LISTED RECORDS Start Marker

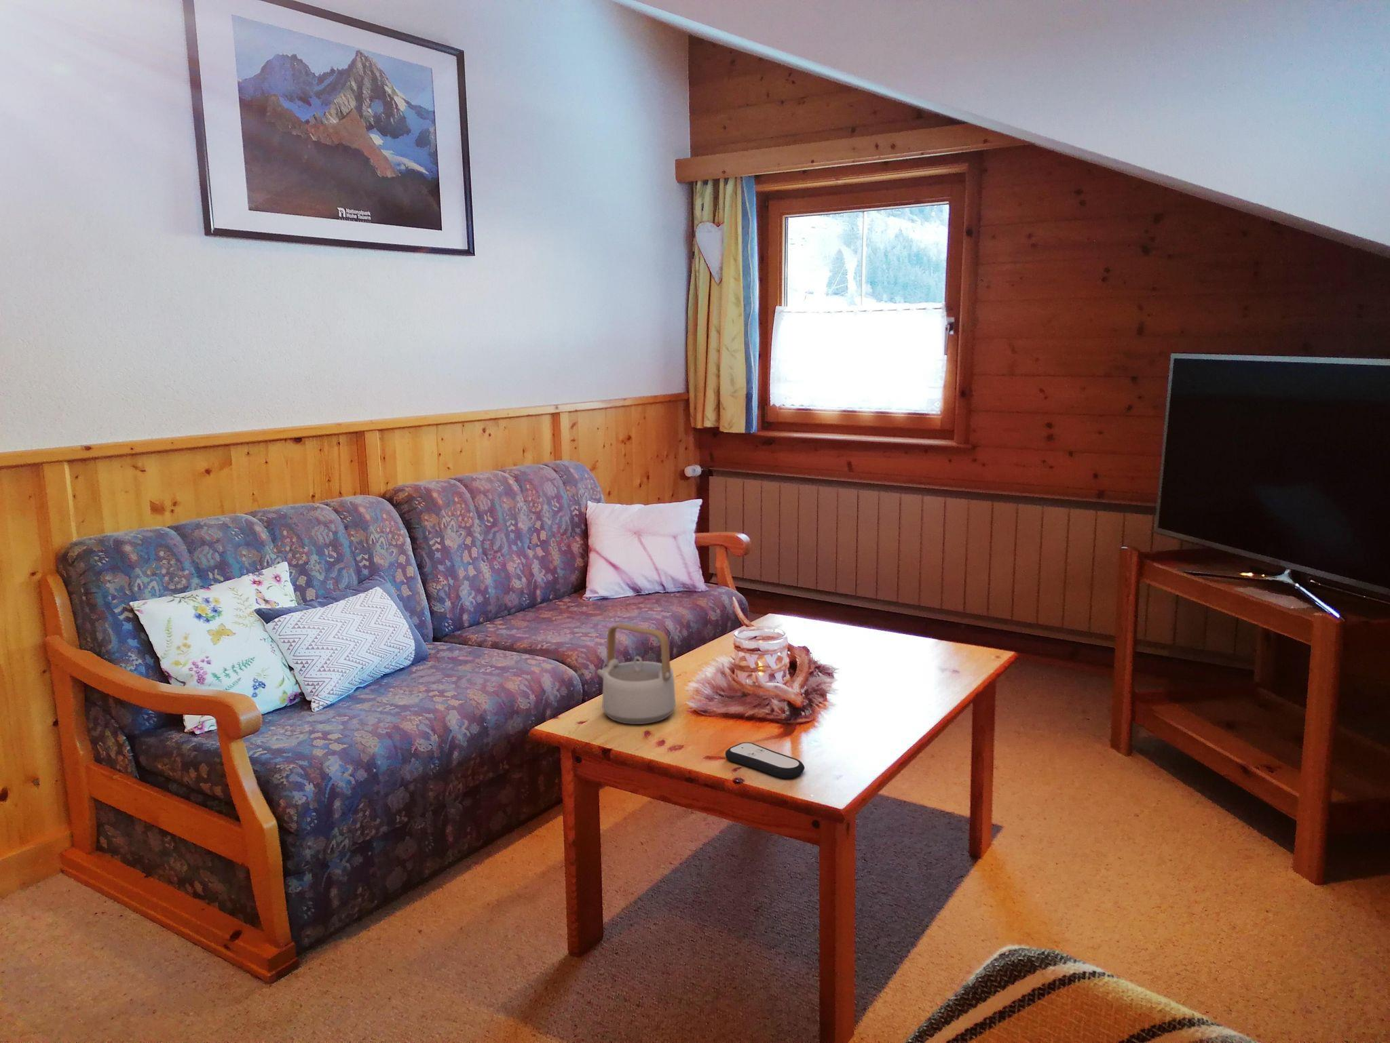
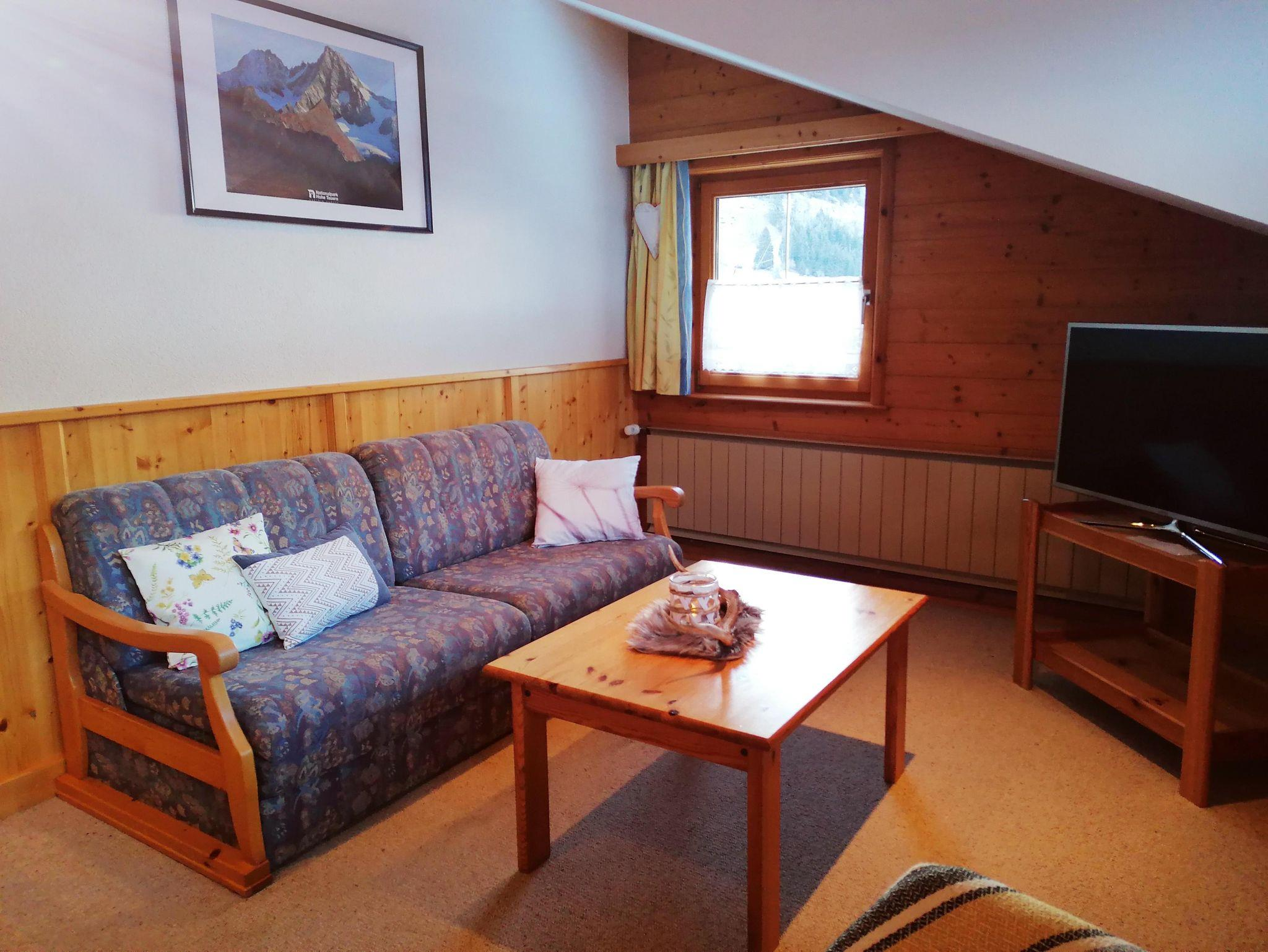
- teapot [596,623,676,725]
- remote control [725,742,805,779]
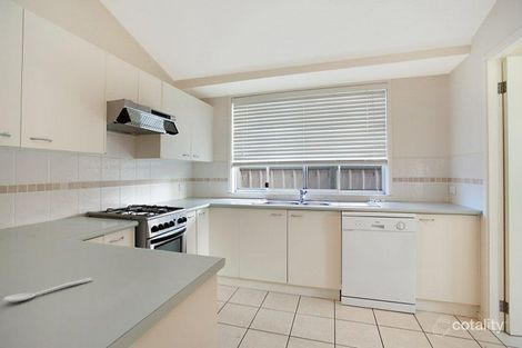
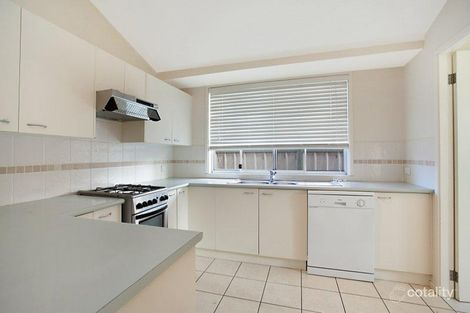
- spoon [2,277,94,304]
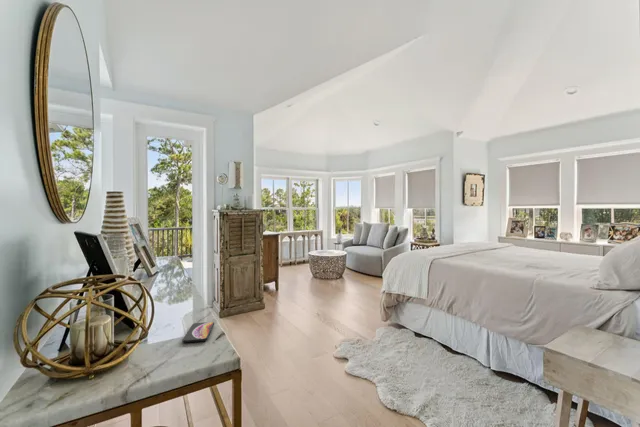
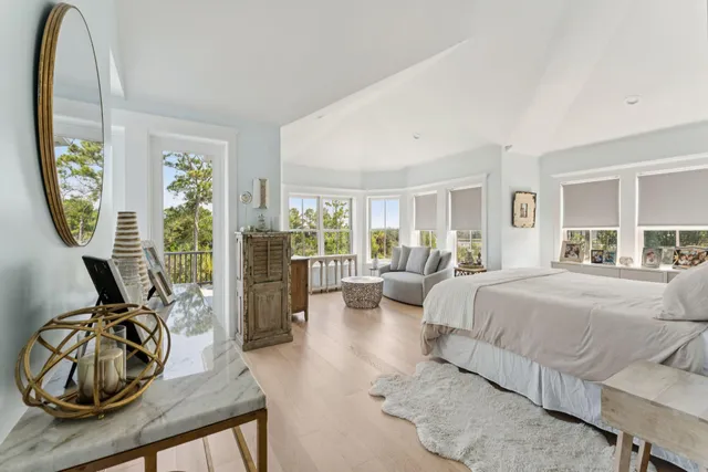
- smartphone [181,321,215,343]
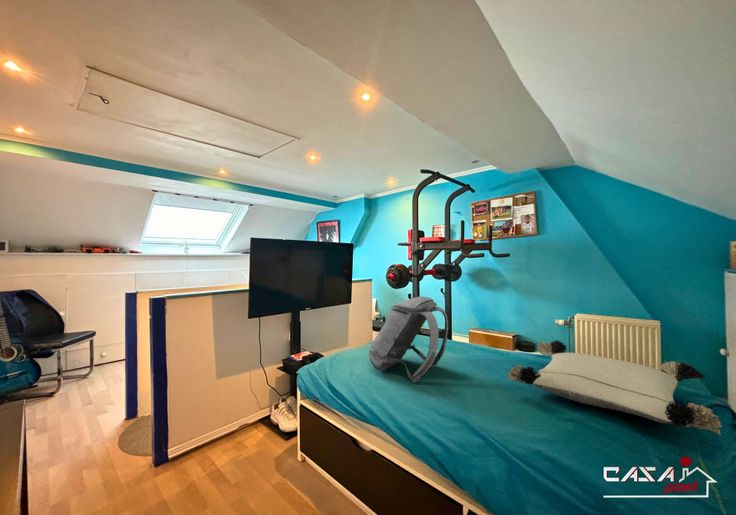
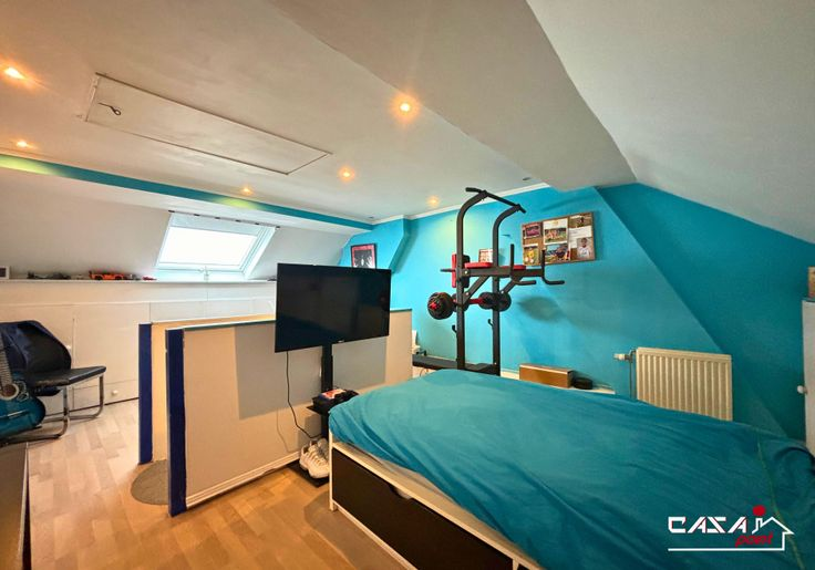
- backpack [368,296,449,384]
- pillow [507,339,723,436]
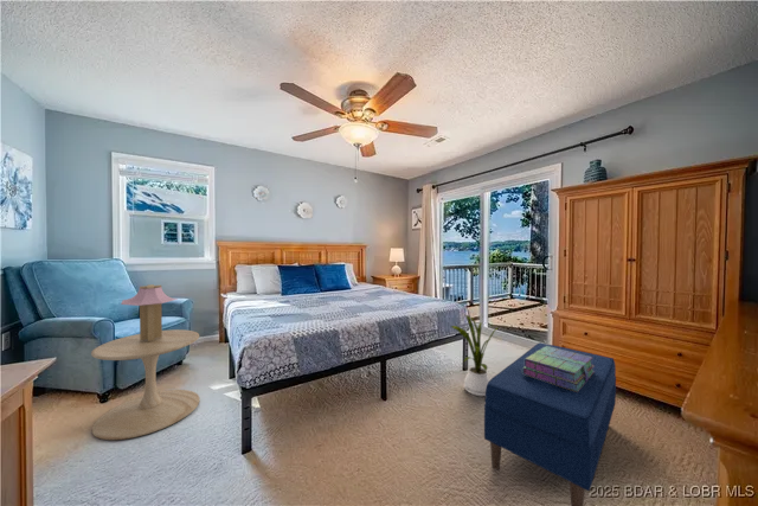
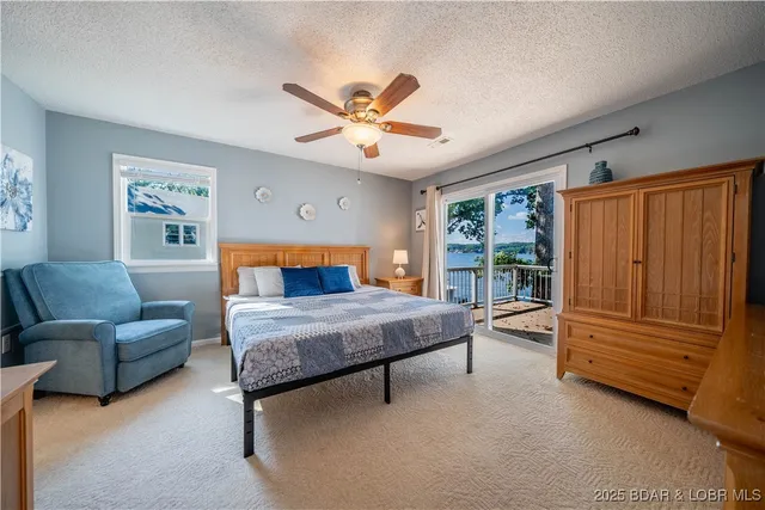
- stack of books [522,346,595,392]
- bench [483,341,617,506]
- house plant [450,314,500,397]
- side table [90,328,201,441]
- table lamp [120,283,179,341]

LISTED RECORDS End Marker

> ASSIGNMENT:
Those lines above that contain the string "table" should be returned.

> TASK ANSWER:
- side table [90,328,201,441]
- table lamp [120,283,179,341]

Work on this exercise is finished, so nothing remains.